"Without Data, you're just another person with an opinion."
I posted this quote a few years ago, but today, in the age of AI, it takes on a radically new meaning.
People often misunderstand AI, expecting reliable "answers" from the machine. This is a misconception. Today's LLMs are not databases with a chat interface; they are incredibly powerful pattern-matching engines. They do not retrieve facts from a live spreadsheet. Instead, they compress the statistical essence of their training data into their neural weights. When they "answer," they are predicting the most plausible sequence of words based on those compressed patterns.
This is why they hallucinate. It is not that they are lazy or "don't bother" to check, they are architecturally incapable of intrinsic fact-checking.

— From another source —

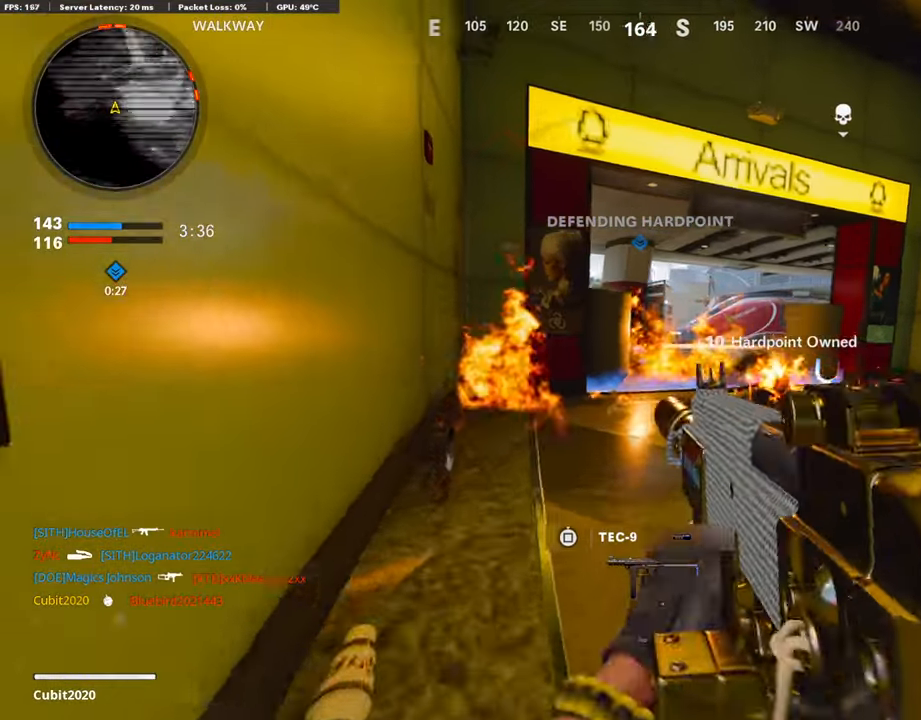
{"buttons": ["L1"], "left_stick": "center", "right_stick": "center", "events": [[50, "R3", "up"], [151, "right_stick", "down-right"], [235, "L1", "down"], [235, "L3", "up"], [286, "right_stick", "center"], [319, "left_stick", "left"], [454, "left_stick", "center"]]}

They are like a student who was not paying attention and is suddenly obliged to answer a question. They are built to produce fluent text but not verify facts unless you specifically ask. But to the listener, the result feels like elegant confidence masking utter ignorance.
In my AI talks, I try to emphasize this distinction:
Use Google or DuckDuckGo for data check and retrieval as they are optimized for finding facts.
Use AI for what it actually does best: expanding, challenging, and stress-testing ideas.
To use an AI by asking it for facts is to misunderstand its nature. It is almost like trying to perform complex calculations in Microsoft Word instead of Excel. You can type "2+2=4" in a document, but that doesn't make Word a calculator. Similarly, an AI can occasionally spit out a correct fact, but that is not what it is optimized for.
AI is a thinking amplifier, not a truth repository or an oracle. Treat it as such, and it becomes an extraordinary tool or even a cognitive partner. Treat it like Google, and you will drown in well written nonsense.